Answer these questions from the movie review:
1. Which actor played Caesar Flickerman?
2. Which series does the reviewer say they knew better than this book?
3. What does the reviewer call Peeta, using a term from the Harry Potter world?

- _SOURCE EXTRACT_
----

Move Review: The Hunger Games

I got to see the movie that most middle schoolers are probably buzzing about right now--the film adaptation of Suzanne Collin's popular book, The Hunger Games.  As I've stated in my earlier reviews of that book and the series as a whole, I was surprised at how much I liked the books--for adults.   As I've stated before, at best I don't think most middle schoolers will appreciate the best parts of the books, and at worst, it will add to the extremely violent and depressing literature that make up too much of our young adolescents' reading (in my opinion).

However, with that disclaimer out of the the way, here is what I liked and didn't like about the movie.  Overall, I think they did an excellent job adapting the book--about as good a job as I could have imagined.  It does leave me with some concerns, however....  (And for those who haven't read the book, I'm not going to discuss specific plot devices that would be "spoilers.")

Good Points:

1.  It is a very faithful adaptation
Book fans will be glad to know that the moviemakers have stuck very closely to the text of the novel.  I'm not as familiar with this book as I was with the Harry Potter series, but I noticed only a few deviations from the story as I remember it, and they were pretty minor.

2.  The casting is excellent
All I can say about the cast and the acting is WOW!  There were some roles I knew would be great, such as Stanley Tucci (whom I LOVE as an actor) as Caesar Flickerman, and Elizabeth Banks lived up to my expectations for her role as Effie Trinket based on the photos they had released beforehand.  Before I saw the movie, I wasn't so sure about Woody Harrelson as Haymitch Abernathy, but it turned out that this was the best think I had seen him do in years.  I never thought that much about the appearance or personalities of people like President Snow or Seneca Crane, but I really like how Donald Sutherland and Wes Bentley  portrayed them.

But even more important, of course, were all the young people who played the leading roles of Katniss, Peeta, Gale, and Prim, along with all the other combatants in the games.  I thought all of them did a wonderful job.  Everyone is raving about Jennifer Lawrence's job as Katniss, and I think she made a great Katniss.  But I was also struck by how well I thought Josh Hutcherson brought the role of Peeta to life.  I think Peeta is harder to play than most people realize.  In my mind (and to borrow a term from the Harry Potter world), Peeta is the ultimate Hufflepuff.   He is not the bold and intense Katniss, nor the mysterious and charismatic Gale, or even the intelligent and winsome Rue.  He is just a really good guy, faithful and true, brave and uncomplaining.  He is open and honest and loyal, and the kind of person who would never go back on his word.  It is the kind of role that is easy to make him seem more simple than he really is.  But in many ways, he is the moral compass of the entire series, so it is important that he not appear too common or obvious, because what Peeta represents may be the rarest quality in the world of The Hunger Games.  Anyway, I was very impressed with how Hutcherson presented this character.

----

- _RECORDED DATA_
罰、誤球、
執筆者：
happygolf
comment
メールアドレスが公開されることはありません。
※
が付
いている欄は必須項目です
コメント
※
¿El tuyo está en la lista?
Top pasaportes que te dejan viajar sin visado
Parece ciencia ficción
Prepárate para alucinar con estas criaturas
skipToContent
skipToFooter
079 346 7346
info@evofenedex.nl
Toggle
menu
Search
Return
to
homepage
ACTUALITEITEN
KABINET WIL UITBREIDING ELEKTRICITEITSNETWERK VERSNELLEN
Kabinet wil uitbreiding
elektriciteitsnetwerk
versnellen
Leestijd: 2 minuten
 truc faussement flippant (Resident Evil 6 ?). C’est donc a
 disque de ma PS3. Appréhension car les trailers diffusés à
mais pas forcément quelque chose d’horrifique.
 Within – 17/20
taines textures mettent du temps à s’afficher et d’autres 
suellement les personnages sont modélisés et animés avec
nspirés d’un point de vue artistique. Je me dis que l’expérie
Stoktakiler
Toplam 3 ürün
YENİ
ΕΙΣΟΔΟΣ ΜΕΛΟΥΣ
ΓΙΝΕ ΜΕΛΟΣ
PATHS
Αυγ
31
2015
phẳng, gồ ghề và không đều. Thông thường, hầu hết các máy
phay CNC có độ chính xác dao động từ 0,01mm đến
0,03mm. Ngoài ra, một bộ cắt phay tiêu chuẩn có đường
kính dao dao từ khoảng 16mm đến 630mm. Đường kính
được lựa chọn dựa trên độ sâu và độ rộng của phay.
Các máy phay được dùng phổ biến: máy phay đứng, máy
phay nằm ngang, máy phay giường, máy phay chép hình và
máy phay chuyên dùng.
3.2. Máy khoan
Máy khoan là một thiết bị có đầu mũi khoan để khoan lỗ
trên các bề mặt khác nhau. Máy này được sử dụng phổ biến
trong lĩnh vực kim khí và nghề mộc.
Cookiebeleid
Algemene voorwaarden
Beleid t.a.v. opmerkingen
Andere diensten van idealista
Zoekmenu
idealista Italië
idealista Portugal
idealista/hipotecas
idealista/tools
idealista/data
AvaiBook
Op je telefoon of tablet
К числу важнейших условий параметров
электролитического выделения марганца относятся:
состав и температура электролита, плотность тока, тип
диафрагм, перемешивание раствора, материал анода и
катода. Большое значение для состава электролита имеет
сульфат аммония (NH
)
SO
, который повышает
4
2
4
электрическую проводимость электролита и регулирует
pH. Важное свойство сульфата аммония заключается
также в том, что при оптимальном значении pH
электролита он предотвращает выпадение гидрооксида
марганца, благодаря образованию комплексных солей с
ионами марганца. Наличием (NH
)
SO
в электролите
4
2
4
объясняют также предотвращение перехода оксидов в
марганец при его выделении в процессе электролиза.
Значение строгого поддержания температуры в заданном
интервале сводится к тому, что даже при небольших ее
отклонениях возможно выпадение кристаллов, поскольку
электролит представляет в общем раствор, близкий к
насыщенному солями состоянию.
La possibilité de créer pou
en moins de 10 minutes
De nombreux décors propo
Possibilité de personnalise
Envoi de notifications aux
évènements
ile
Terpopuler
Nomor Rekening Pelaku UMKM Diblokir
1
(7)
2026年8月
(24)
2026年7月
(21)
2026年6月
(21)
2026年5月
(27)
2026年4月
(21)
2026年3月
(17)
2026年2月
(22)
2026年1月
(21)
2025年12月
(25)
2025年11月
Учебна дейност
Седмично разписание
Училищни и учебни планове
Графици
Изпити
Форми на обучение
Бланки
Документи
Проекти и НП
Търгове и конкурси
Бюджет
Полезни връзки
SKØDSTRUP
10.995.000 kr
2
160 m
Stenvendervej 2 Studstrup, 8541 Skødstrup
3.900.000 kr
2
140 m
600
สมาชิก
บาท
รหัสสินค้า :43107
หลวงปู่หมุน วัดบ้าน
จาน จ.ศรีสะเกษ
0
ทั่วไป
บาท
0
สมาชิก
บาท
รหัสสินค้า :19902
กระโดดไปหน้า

----

- _SOLUTION TO THE EXERCISE_
1. Stanley Tucci
2. The Harry Potter series
3. The ultimate Hufflepuff